The last step is to define who can view or edit which locales. In models.go
we have two methods defined on our User
type:
func (User) ViewableLocales() []string {
return []string{l10n.Global, "ja-JP"}
}
And to make the different locales viewable and
func (user User) EditableLocales() []string {
if user.Role == "admin" {
return []string{l10n.Global, "ja-JP"}
} else {
return []string{}
}
}
to make the different locales editable by the admin
role.
import "github.com/qor/qor/i18n"
To add I18n support for qor/admin
you need to register an i18n.I18n
resource:
var (
Admin *admin.Admin
I18n *i18n.I18n // this needs to be exported
)
func init() {
// setting up QOR admin
Admin = admin.New(&qor.Config{DB: Pub.DraftDB()})
[...]
I18n := i18n.New(database.New(StagingDB))
Admin.AddResource(I18n)
[...]
You can find the code in app/resources/resources.go
This will give you the I18n
menu entry in admin.
Go ahead and look for the translation key qor_admin.I18n
and translate it:
Set the English translation to Translations
, use the target language switcher in the table header and change the target language to ja-JP
(Japanese) and translate it to 翻訳
. Now reload admin and you will see your translation in the menu on the left.
If you go to eg. Authors and set the locale to ja-JP
you will see your translation appear in the admin menu on the left:
NB: Currently the example app is set up in a way that translation keys are added to the database the first time they are read from templates. In order to see all the keys you have to access each page where they are used once.

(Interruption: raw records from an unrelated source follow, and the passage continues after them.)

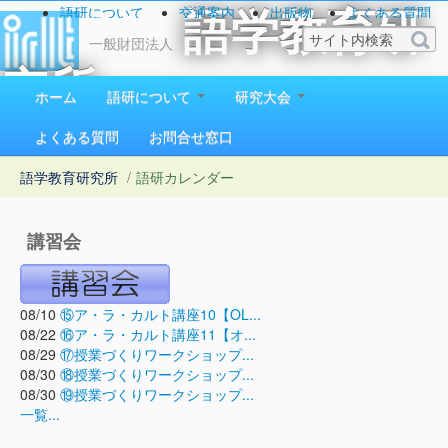
語研について
交通案内
出版物
よくある質問
語学教育研
お問い合わせ
一般財団法人
究所
ホーム
語研について
研究大会
1923（大正12）年創立
よくある質問
お問合せ窓口
語学教育研究所
/
語研カレンダー
講習会
08/10
⑮ア・ラ・カルト講座10【OL...
08/22
⑯ア・ラ・カルト講座11【オ...
08/29
⑰授業づくりワークショップ...
08/30
⑱授業づくりワークショップ...
08/30
⑲授業づくりワークショップ...
一覧...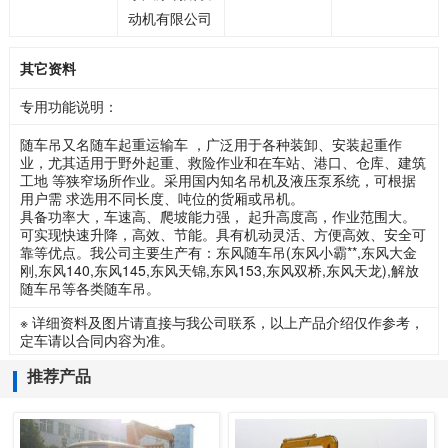
动机有限公司
其它资料
专用功能说明：
随车吊又名随车起重运输车 ，广泛用于各种装卸、安装起重作
业，尤其适用于野外起重、救险作业和在车站、港口、仓库、建筑
工地 等狭窄场所作业。采用国内知名吊机及液压泵系统，可根据
用户需 求选用不同长度、吨位的货厢或吊机。
具备功率大，车速高、爬坡能力强， 起升高度高，作业范围大。
可实现快速升降，高效、节能。具有机动灵活、方便高效、安全可
靠等优点。我公司主要生产有：东风随车吊(东风小霸**,东风大金
刚,东风140,东风145,东风天锦,东风153,东风双桥,东风天龙),解放
随车吊等各类随车吊。
※ 详细资料及图片请直接与我公司联系，以上产品介绍仅作参考，
定车请以合同内容为准。
推荐产品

TODO: Add an example on how to import keys from eg. a YAML file.
QOR does not provide any built-in templating or routing support - you can use whatever library best fits your needs. In this example application tutorial we use gin:
In main.go
// frontend routes
router := gin.Default()
router.LoadHTMLGlob("templates/*")
we initialize a gin.Router
and tell it where it can find our templates.
// serve static files
router.StaticFS("/system/", http.Dir("public/system"))
router.StaticFS("/assets/", http.Dir("public/assets"))
add routes for static files
// books
bookRoutes := router.Group("/books")
{
// listing
bookRoutes.GET("", controllers.ListBooksHandler)
// single book - product page
bookRoutes.GET("/:id", controllers.ViewBookHandler)
}
and add two endpoints - one to list all our books and one book details page.
The controllers are defined in app/controllers/controllers.go:
func ListBooksHandler(ctx *gin.Context) {
# get the books data
[...]
ctx.HTML(
http.StatusOK,
"list.tmpl",
gin.H{
"books": books,
"t": func(key string, args ...interface{}) template.HTML {
return template.HTML(resources.I18n.T(retrieveLocale(ctx), key, args...))
},
},
)
}
func ViewBookHandler(ctx *gin.Context) {
[...]
}
We get the data for all or one book and then pass it to the template in ctx.HTML()
. One thing to note here is that we pass not only the data ( "books": books
) but also a function t
which is the translation function. It's used in the templates like this:
<h1>{{call .t "frontend.books.List of Books"}}</h1>
frontend.books.List of Books
will become the key that will appear in your translations resource. (after you accessed it once. See I18n - the NB at the end of the section if you don't know why).
Go ahead and point your browser to:
If you have books in your system but see an empty page you have most likely not yet published your data. Go to Publish section, select all items and hit publish:
http://localhost:9000/books should now show your books.
TODO: switching the language/locale on the frontend
This example app will be extended to eventually showcase most QOR features and a tutorial that goes through building this app step by step is planned too.
Go ahead and copy the example application and start using your own resources. Have fun with QOR!